Credit Card Compound Interest

In banking, there are two kinds of interest: simple and compound.
 
   
Simple interest is, well, simple, and easily conceivable. Simple interest is basically the amount of money that is paid on a loan. This interest is calculated by multiplying the Principal (p) times the Rate (r) times the number of Time (t) periods. For example, if you loaned a friend $300 (p) for 1 month (t) and charged him 1% interest (r), she would owe you $303 at the end of the month. Compound interest is different and credit card compound interest is something that you should understand.

Credit card compound interest involves the practice of taking an interest charge in your previous balance and adding it to the balance of your newest credit card statement. This means that you pay interest on both the principal of your loan and your interest charges. This is how credit card compound interest works and this is what credit card companies do. To profit more from the arrangement, they use a daily accrual system. This means that credit card companies divide your annual rate by 365 (equal to the number of days per year). At the end of the day, your daily rate is multiplied by the balance of your loan in order to get the interest charge. The result of this computation is added to your daily credit card balance. For example, you have $2,500 on your credit card and an APR of 16.99%. Your daily rate is 16.99/365 = 0.0492876, or (0.000493%). When this is multiplied by $2,500, you have a $1.23 interest charge. So, the next day, your balance becomes $2,501.23. This is multiplied by your daily interest rate, ending with an interest charge of $1.23, which is added to the previous day’s balance for a total of $2,502.46. This may be very little considering the amount you see but when accumulated, you would have accrued somewhere between $60 and $70 in interest charges by the end of one month.

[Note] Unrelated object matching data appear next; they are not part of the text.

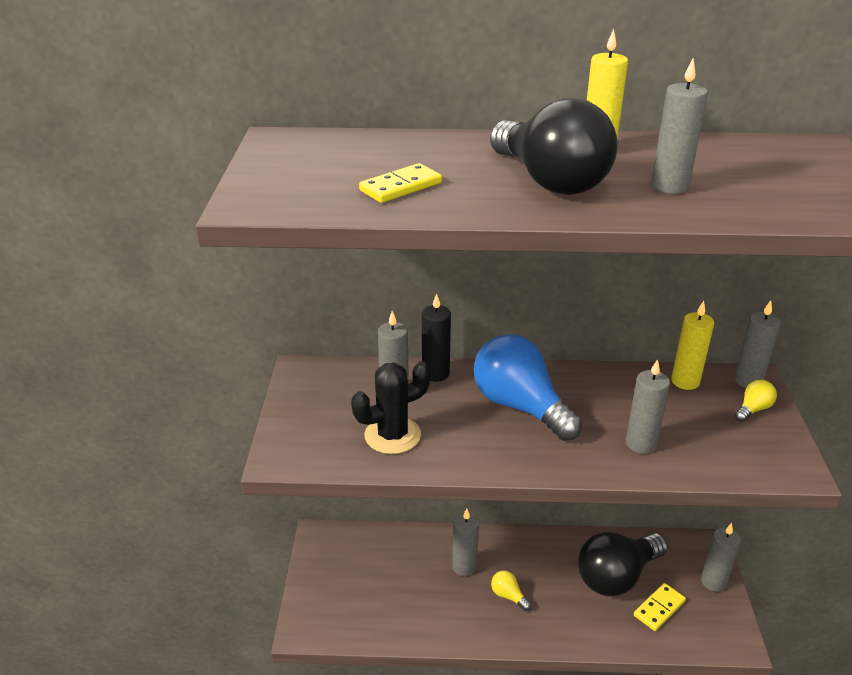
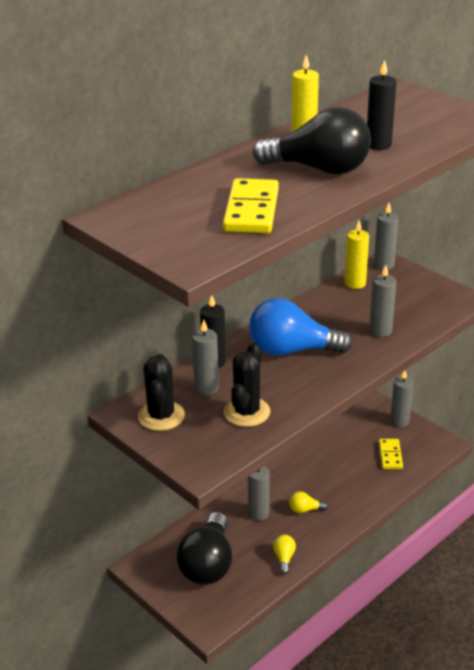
camera: 45 degrees left, 0 degrees up
yellow domino [359,163,442,203] -> yellow domino [223,178,279,233], size x1.60
black light bulb [578,532,668,596] -> black light bulb moved to [176,512,232,585]
grey candle [651,59,708,194] -> black candle [367,60,397,150]
yellow light bulb [735,380,777,422] -> yellow light bulb moved to [273,535,296,575]
none -> black cactus [138,354,185,431]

With credit card compound interest, the interest on the money you owe them becomes part of the principal, thus, also earning interest. This little trick is what makes credit card loans very difficult to settle since you pay more without actually being aware of it. This may seem like a rip off to consumers but this is reality in the banking and finance world.

Credit card compound interest is something to think about. So to prevent this from accumulating, avoid carrying over unpaid balance. This will eventually lead to a staggering amount of debt you’ll eventually need to pay back.